20 czerwca 2025 roku to ważna data dla rynku elektroniki użytkowej. Od tego dnia wszystkie telefony sprzedawane na terenie Unii Europejskiej, zarówno smartfony, jak i tradycyjne modele typu feature phone, będą musiały posiadać nowe etykiety informacyjne na opakowaniach. Obowiązek ten wynika z przepisów przyjętych przez Komisję Europejską, które wcześniej zostały nałożone m.in. na producentów sprzętu AGD. Sprawdź, o co chodzi.
Nowe etykiety przypominać będą te znane z urządzeń AGD, takich jak pralki czy lodówki. Na pudełkach pojawią się m.in. klasy efektywności energetycznej w skali od A do G, informacja o żywotności baterii wyrażonej w liczbie cykli ładowania, szacowany czas pracy na pełnym naładowaniu, a także dane dotyczące odporności urządzenia na upadki, stopień wodoszczelności (np. IP68) oraz poziom „serwisowalności”, czyli łatwości naprawy.
Nowe oznaczenia mają pomóc klientom w podejmowaniu bardziej świadomych decyzji zakupowych, uwzględniających nie tylko wygląd i cenę telefonu, ale także jego trwałość, zużycie energii i możliwość naprawy. Trzeba przyznać, że jest to korzystna i wręcz przełomowa zmiana, zwłaszcza w dobie powszechnego procederu celowego „postarzania” urządzeń.
Zmiana ta ma na celu zmuszenie producentów do bardziej odpowiedzialnej polityki produkcyjnej i serwisowej oraz wsparcie konsumentów w wyborze bardziej ekologicznych i na dłuższą metę opłacalnych urządzeń.

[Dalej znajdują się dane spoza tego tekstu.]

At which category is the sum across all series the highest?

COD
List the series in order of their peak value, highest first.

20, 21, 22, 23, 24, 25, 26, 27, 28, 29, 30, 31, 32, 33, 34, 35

Takie głosy już się pojawiają, ponieważ obowiązek stosowania nowych etykiet oznacza konieczność dostosowania opakowań przez producentów, co może mieć wpływ na ceny urządzeń. Na ten moment jednak trudno wyrokować, czy rzeczywiście producenci przerzucą ten dodatkowy koszt na konsumentów.